Accordi commerciali: TTP, TTIP, CETA
La posizione della Clinton è protezionistica. Per quando abbia fatto parte della squadra di governo di Obama (che invece ha spinto per i vari accordi), ora le sue affermazioni sono piuttosto nette, in difesa dei posti di lavoro americani. Alcuni esperti tuttavia ritengono che Hillary potrebbe tornare sui suoi passi, quanto meno per modificare gli accordi di cui l’America possa essere firmataria.

Trump è schierato contro ogni accordo commerciale. Anzi la sua politica sulle aziende che “vanno all’estero” è di riportarle a casa (con le buone o le cattive). La sua posizione fa supporre un approccio isolazionista in fatto di trattati commerciali (e anche difensivi come la Nato). La qual cosa potrebbe essere di beneficio per il commercio italiano, che non rischierebbe, come emerso da precedenti documenti TTIP trapelati, un dumping commerciale di produzione alimentare americana sui nostri mercati. In questo caso prevedere ripercussioni economiche chiare a seconda di chi, tra i due candidati, sarà eletto, appare complesso.

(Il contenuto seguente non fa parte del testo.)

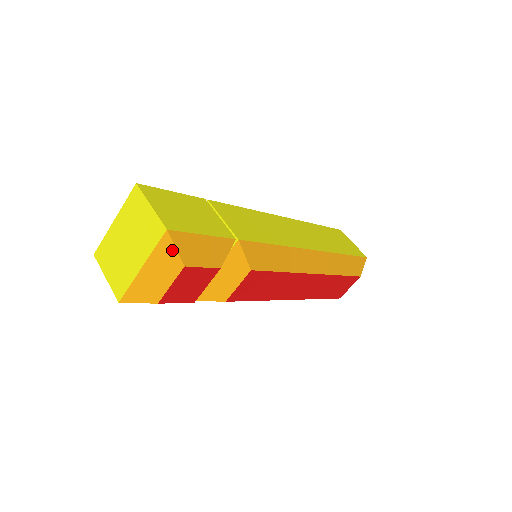
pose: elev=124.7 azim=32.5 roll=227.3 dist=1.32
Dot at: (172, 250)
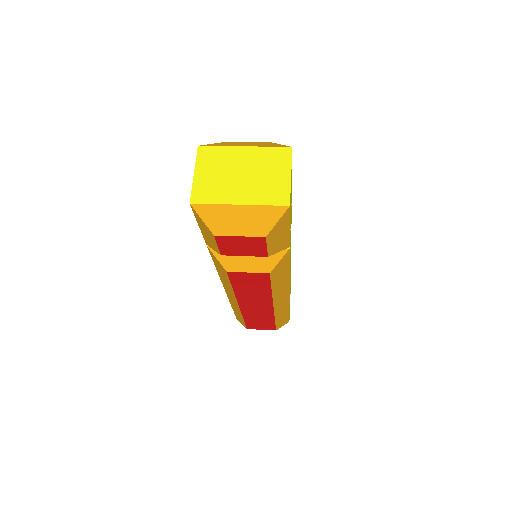
Dot at: (274, 220)
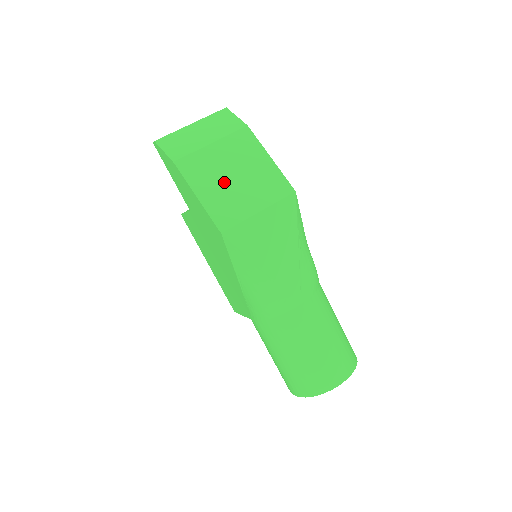
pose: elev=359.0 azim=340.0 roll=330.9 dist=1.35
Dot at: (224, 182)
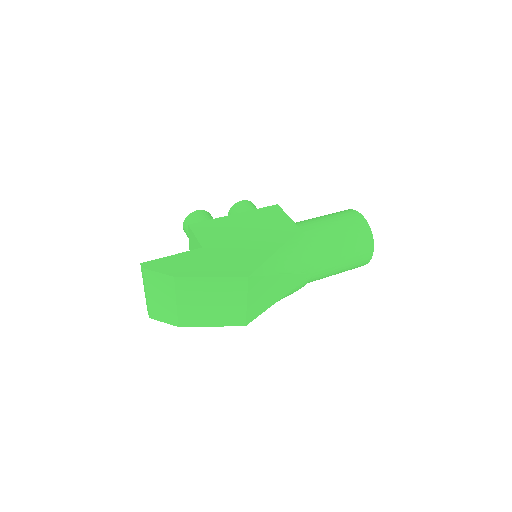
Dot at: (212, 310)
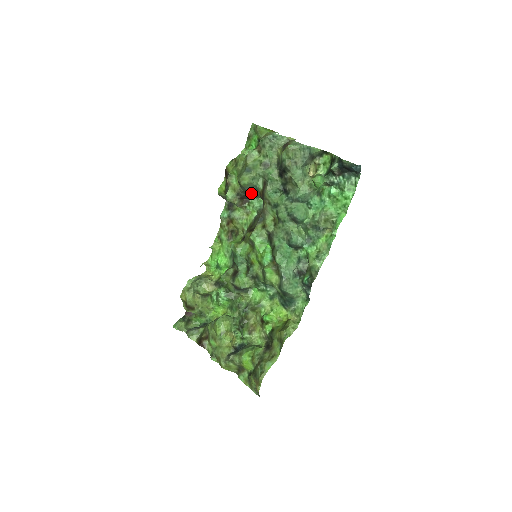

La politica estera di entrambi i candidati interessa poi altre aree: dalla Corea del Nord (con cui l’Italia non ha rapporti commerciali tali da preoccuparci), ai conflitti in Medio Oriente al Nord Africa. Scenari che spesso hanno visto l’Italia perdere posizioni.

Tra poche ore scopriremo chi guiderà l’agenda estera americana e per conseguenza la politica commerciale italiana (indirettamente, si intende).